Çocuklarda epilepsiyi tanımlamada en önemli yardımcıların anne ve baba olduğunu belirten Prof. Dr. Kürşat Bora Çarman, beyin MR’ı ve tomografi gibi nöro görüntüleme çalışmaları ile beynin yapısını tespit ettiklerini söyledi. Metabolik veya gelişimsel hastalıklar varsa bunları tespit etmek için kan ve idrar tahlillerinin yapıldığını ifade eden Prof. Dr. Kürşat Bora Çarman, gözlerde kayma, kolda-bacakta sıçrama, duraksama, boş bakma ve yaptığı işe kısa süreli ara verme gibi olağan dışı durumlar gördüklerinde hekime başvurmaları gerektiğini vurguladı.

“Reçete edilen ilaçları çocuğa her gün vermek gerekiyor”
Erken tanı ve tedavinin hastalığın kontrol altına alınabilmesi açısından önemli olduğunu söyleyen Prof.

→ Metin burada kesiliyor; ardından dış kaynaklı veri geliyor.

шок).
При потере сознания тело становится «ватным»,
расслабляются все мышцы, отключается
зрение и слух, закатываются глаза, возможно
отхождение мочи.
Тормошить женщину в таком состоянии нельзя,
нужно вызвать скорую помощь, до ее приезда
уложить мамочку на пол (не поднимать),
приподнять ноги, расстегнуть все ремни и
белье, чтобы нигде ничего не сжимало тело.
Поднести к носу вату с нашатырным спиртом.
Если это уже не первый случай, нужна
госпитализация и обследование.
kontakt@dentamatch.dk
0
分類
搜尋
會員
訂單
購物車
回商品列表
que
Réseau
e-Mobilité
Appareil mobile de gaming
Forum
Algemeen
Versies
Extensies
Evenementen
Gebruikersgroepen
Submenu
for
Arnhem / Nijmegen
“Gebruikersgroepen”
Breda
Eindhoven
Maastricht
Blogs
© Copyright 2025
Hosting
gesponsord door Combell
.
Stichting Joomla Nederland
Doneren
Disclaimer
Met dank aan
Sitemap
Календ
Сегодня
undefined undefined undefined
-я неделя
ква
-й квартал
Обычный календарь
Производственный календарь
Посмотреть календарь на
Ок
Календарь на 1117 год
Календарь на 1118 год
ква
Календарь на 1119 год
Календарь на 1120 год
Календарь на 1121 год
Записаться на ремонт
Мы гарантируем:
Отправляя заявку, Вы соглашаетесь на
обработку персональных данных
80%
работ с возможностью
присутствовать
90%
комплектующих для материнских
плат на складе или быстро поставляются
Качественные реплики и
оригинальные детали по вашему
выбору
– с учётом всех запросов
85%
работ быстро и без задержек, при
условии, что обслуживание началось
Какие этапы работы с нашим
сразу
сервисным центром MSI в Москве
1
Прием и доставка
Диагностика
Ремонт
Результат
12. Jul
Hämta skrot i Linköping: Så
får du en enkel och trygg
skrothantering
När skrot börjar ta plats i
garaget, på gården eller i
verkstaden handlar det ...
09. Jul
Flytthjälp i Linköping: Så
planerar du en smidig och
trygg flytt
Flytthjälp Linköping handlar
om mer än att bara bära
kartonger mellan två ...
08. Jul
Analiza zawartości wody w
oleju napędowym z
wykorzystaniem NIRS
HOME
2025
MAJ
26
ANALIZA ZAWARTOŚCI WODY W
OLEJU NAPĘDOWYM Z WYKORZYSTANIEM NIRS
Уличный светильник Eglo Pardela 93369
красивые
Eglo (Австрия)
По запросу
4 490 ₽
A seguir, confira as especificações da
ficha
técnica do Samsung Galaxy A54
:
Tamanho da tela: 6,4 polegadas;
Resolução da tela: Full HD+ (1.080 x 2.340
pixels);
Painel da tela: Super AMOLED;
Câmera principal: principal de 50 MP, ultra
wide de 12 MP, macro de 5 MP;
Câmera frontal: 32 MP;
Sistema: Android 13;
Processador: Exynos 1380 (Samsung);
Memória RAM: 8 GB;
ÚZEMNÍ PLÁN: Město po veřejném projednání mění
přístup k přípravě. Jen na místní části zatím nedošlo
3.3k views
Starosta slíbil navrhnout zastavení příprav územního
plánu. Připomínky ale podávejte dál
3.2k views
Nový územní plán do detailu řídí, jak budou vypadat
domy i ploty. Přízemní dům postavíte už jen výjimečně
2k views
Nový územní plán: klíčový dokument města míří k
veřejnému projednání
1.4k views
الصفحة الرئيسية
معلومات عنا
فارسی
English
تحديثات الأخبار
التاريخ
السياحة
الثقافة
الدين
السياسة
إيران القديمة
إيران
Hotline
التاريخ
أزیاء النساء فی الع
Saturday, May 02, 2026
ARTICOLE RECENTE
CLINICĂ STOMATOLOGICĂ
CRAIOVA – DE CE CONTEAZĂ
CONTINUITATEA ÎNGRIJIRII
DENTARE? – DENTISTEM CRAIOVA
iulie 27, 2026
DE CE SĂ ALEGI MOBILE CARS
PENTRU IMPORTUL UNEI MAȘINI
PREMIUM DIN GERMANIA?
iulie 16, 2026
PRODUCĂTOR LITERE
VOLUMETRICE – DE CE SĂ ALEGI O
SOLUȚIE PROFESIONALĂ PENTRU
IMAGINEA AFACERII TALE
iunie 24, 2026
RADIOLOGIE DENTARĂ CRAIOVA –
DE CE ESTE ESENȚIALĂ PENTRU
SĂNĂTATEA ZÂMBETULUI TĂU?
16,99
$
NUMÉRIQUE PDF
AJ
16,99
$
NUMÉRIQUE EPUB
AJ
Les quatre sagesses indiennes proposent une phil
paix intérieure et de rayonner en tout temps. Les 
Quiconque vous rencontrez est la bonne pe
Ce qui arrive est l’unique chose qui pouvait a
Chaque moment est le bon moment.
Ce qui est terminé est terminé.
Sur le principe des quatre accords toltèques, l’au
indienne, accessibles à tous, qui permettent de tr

Dr. Kürşat Bora Çarman, epilepsi tanısı konulduktan sonra tedavinin bir ekip işi olduğunu ve bu ekibin temelinin de reçete edilen ilaçları çocuğa her gün vermek durumunda olan anne-babalar olduğunu kaydetti. Epilepsi ilaçlarında yan etkilerin nadir de olsa görülebildiğini ve bu yan etkilerden dolayı ebeveynlerce ilaçların verilmek istenmeyebildiğini belirten Prof. Dr. Çarman, yan etki görülmesi halinde neler yapmaları gerektiğini anlattı. Çocuk büyüdükten sonra ekibe öğretmenin de dâhil olduğunu dile getiren Prof. Dr. Çarman, çocuklarının tanısının öğretmeni ile mutlaka paylaşılması gerektiğini çünkü okuldaki olası bir nöbet halinde öğretmenin buna doğru yaklaşım ve müdahalesinin önemli olduğunu ifade etti.

“İlacın düzenli kullanılması gerekiyor”
Epilepside geçirilen nöbetlerin karakteristiği, özelliği ve süresi ile buna uygun ilacın seçilmesinin önemli olduğunu belirten Prof. Dr. Çarman, ilacın uygun dozda ve düzenli kullanılmasının gerektiğini kaydetti. Çocuklarda epilepsiye ilaç dışında uyguladıkları tedavilere de değinen Prof. Dr. Çarman, çocukluk çağında bazı özel durumlarda ketojenik diyet uygulayabildiklerini ve bu diyet türünün belli nöbetleri kontrol altına alma ya da nöbet sıklığını azaltmada kendilerine yardımcı olduğunu söyledi. Epilepsinin tedavi edilebilir bir hastalık olduğunu, epilepsili kişilerin de eğitim görebileceğini, iş ve meslek sahibi olabileceğini belirten Prof. Dr. Kürşat Bora Çarman, hastalığa yönelik toplumdaki algının değişmesi gerektiğini vurguladı.